=== WORK INSTRUCTIONS ===
1. In the passage on the Virtual Lung Project, how thick is the liquid layer with which the lung defends itself?
2. Summarize the passage on the Virtual Lung Project in two sentences.

It’s a reality at Carolina, where researchers are
using small tools to study the forces that make lungs expel
pathogens, and also are working on three-dimensional technology
that will make it seem as though scientists are inside cell
cultures to experience how lungs work.
Throw in a subplot about these researchers pursuing disease
across all boundaries and disciplines. Now there’s
thrill-a-minute action. Much of the action involves Carolina
undergraduates training with scientists in many departments
to solve problems in collaborative ways that will enable
them to enter groundbreaking careers.
For example, in the Virtual Lung Project (VLP), students
and faculty in applied sciences, applied mathematics, chemistry,
computer science, physics and astronomy, the School of Medicine
have teamed with Dr. Richard Boucher and the Cystic Fibrosis
Center. This team of researchers is modeling the properties
of lung fluids and discovering how fluid biochemistry, composition,
and structure determine those properties. The research will
result in a better understanding of how a lung’s beating
cilia and air flow cause mucus to remove bacteria and environmental
toxicants from our bodies.
The lung defends itself with a thin (10 - 50 μm) liquid
layer that is organized into mucus and periciliary liquid
components. The synchronized beating of cilia, a seven-micron
long complex of 4,000 molecular motors, propels the mucus.
Underneath the mucus, a periciliary liquid layer allows cilia
to beat effectively in a low-viscosity solution. Failure
of this system leads to bacterial infections and death, so
VLP researchers are committed to sharing knowledge and expertise
so they can eventually stop cystic fibrosis.
“This is the future of scientific collaboration,” says
Greg Forest, a professor leading the applied mathematics
scientists. “Our students have opportunities to work
across disciplines. In the group’s fluids lab, students
can develop a specialization and expertise while conducting
research as part of a larger effort. This new model for doing
science and health will enable students to spend their junior
and senior years working intensively on research. There are
long careers ahead for students who get involved in collaborative
research.”
On any given day applied mathematics faculty and students
work on complex fluids, hydrodynamic flows and mixing phenomena,
biochemical network, and multiscale modeling. Professors
Roberto Camassa and Richard McLaughlin in applied mathematics
bring fluid mechanics to the VLP model. They are modeling
the proteins that put cilia into motion, the superstructure
of beating cilia, and the flowing and mixing of mucus.

=== ENTRIES SHOWN ===

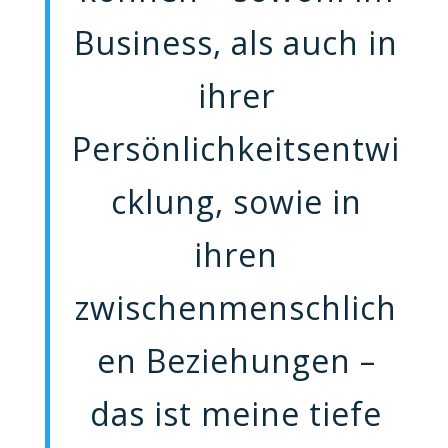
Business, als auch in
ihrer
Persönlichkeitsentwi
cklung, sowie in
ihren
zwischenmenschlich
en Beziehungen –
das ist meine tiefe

---

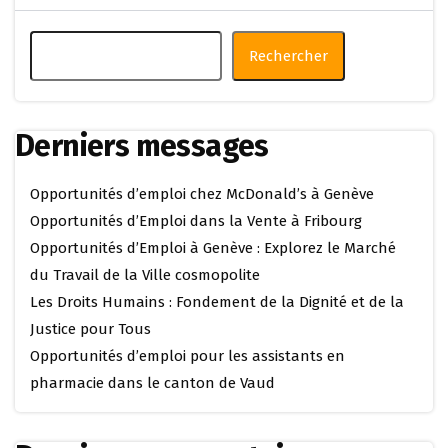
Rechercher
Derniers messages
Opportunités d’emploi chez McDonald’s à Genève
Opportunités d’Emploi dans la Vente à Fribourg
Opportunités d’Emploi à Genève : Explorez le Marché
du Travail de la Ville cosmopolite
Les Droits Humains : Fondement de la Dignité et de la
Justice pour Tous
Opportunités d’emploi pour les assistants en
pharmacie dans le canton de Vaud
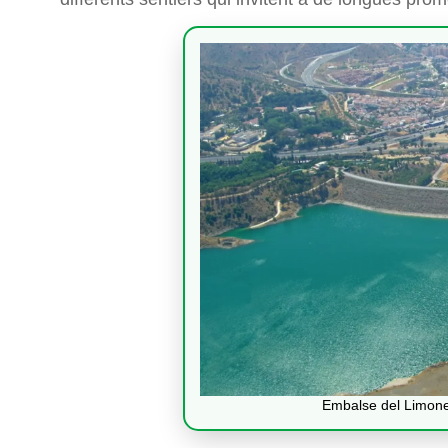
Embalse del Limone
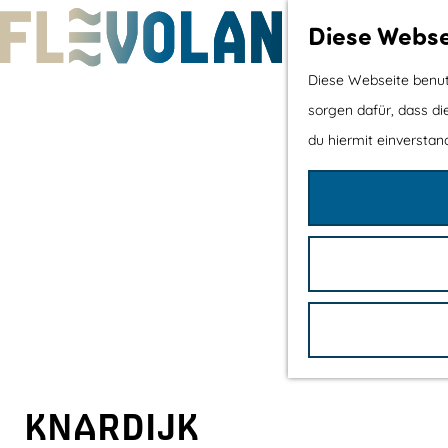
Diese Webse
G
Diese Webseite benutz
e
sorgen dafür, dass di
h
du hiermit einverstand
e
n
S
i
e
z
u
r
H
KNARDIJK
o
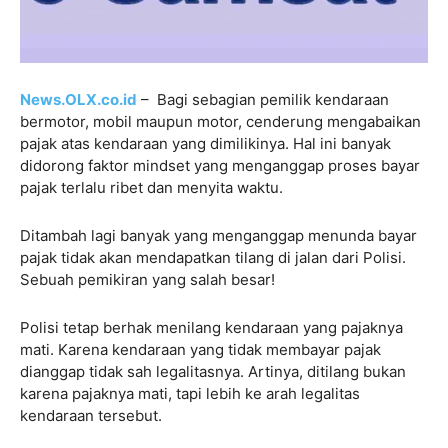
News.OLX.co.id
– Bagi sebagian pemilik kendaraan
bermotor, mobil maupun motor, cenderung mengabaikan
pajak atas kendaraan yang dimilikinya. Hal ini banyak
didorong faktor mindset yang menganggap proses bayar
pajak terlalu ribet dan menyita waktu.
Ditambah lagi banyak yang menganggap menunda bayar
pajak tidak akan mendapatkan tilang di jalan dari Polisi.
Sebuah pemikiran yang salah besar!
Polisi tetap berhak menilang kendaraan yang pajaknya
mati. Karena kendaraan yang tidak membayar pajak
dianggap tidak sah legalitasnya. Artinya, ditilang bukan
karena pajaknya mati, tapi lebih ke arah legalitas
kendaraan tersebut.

---

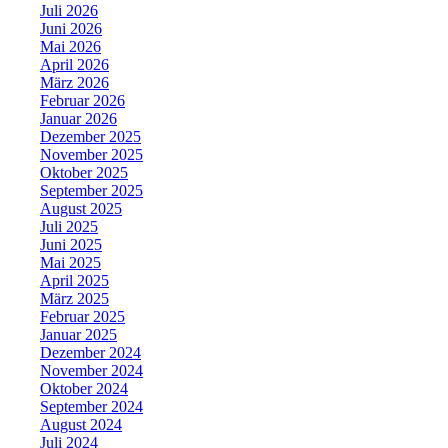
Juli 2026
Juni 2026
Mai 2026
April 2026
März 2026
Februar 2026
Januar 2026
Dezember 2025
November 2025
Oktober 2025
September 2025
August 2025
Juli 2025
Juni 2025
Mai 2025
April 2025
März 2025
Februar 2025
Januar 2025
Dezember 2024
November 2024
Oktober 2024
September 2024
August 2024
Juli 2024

=== ANSWERS FOR EACH ITEM ===
1. It is 10 to 50 μm thick.

2. In Carolina's Virtual Lung Project, students and faculty from several science departments and the School of Medicine work with Dr. Richard Boucher and the Cystic Fibrosis Center. They model lung fluids to understand how beating cilia and air flow make mucus remove bacteria and toxicants, with the goal of eventually stopping cystic fibrosis while giving students chances to do research across disciplines.